O que amo na vida? A singeleza das crianças que beijam roçando o nariz duas vezes; o altruísmo de quem oferece a casa para uma prostituta de esquina; o empenho do enfermeiro que faz serão gratuito ao lado do moribundo; a resiliência da mulher que asseia o marido que morre com Alzheimer; a doçura da filha que empurra a cadeira de rodas de sua mãe enquanto as duas passeiam pelo parque.
O que amo na vida? Sua beleza. Gosto de meditar, enquanto peixes coloridos bailam em câmara lenta pelos ribeiros; de ler, ouvindo o tamborilar preguiçoso da chuva fina; de pensar em Deus naquele momento breve em que a noite engole o sol e faz o dia desaparecer; de sentir que não posso me apressar diante de um Van Gogh; de recitar Vinicius em voz alta; de fechar os olhos e deixar que Bach me possua por inteiro.

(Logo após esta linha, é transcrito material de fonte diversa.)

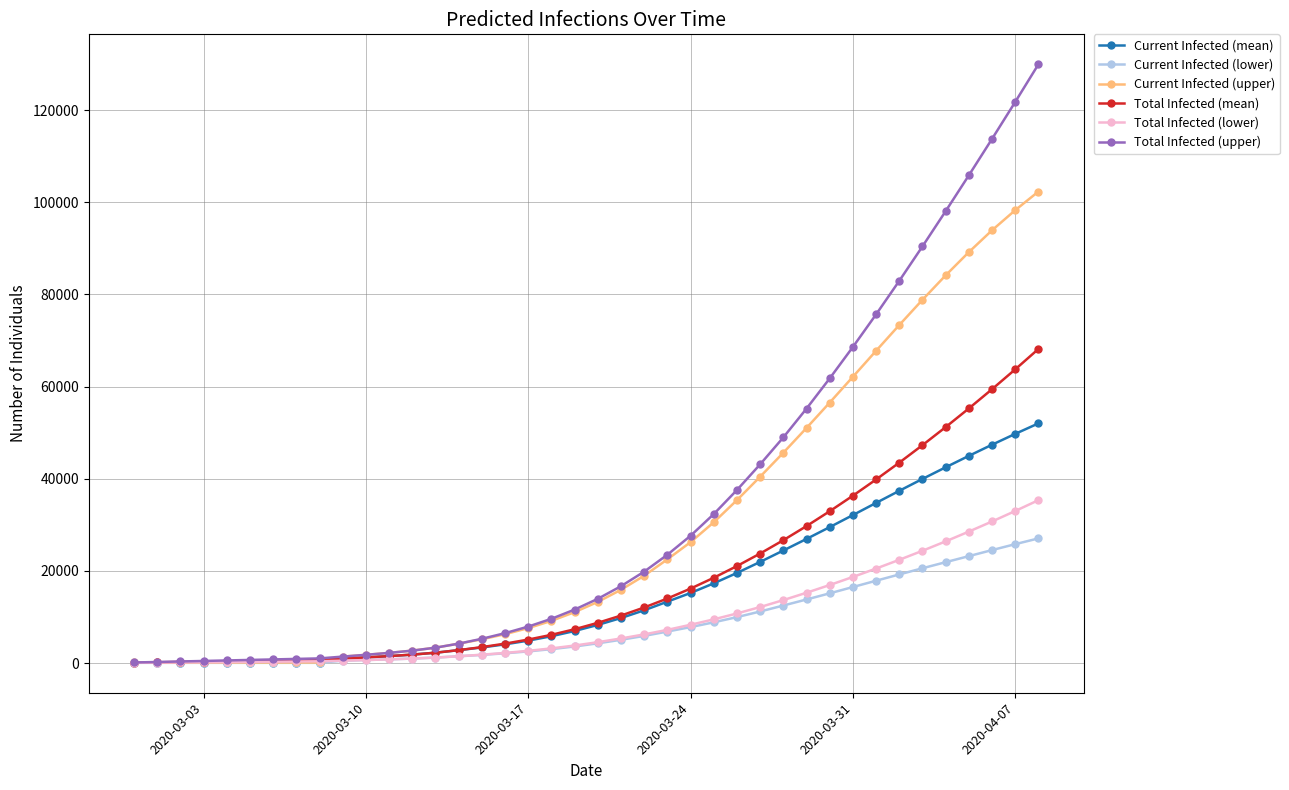

What is the highest value of the Current Infected (mean) series?

52001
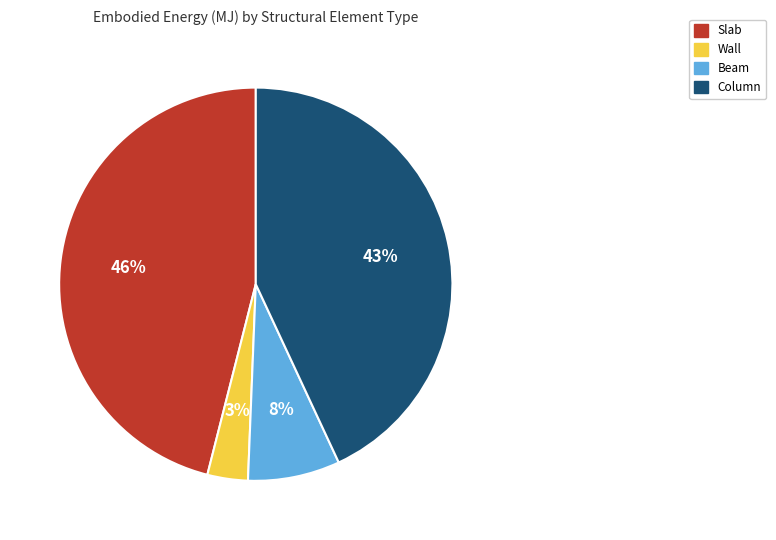

Which slice is the smallest?

Wall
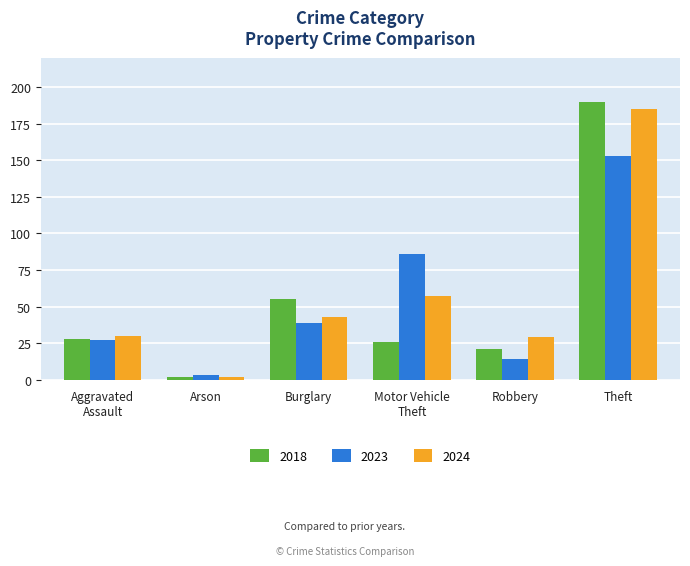

What is the difference between the second highest and minimum values in the 2024 series?

55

Adoro textos pungentes. Sou melancólico como a bossa nova do Jobim; sinto-me geneticamente ligado à nostalgia do fado português; prefiro estradas bucólicas, aos jardins do Expressionismo.

[Tributo à Vida - Fotos: minhas, pelos anos de 2008 e 2009.]

Um comentário:

Jun disse...

Genial. Me impressiono com essa sensibilidade sempre, Di.

Lembrei do tempo em que vc vivia fotografando pelo mundo, sinto saudades de suas imagens e de vc.. e de tudo.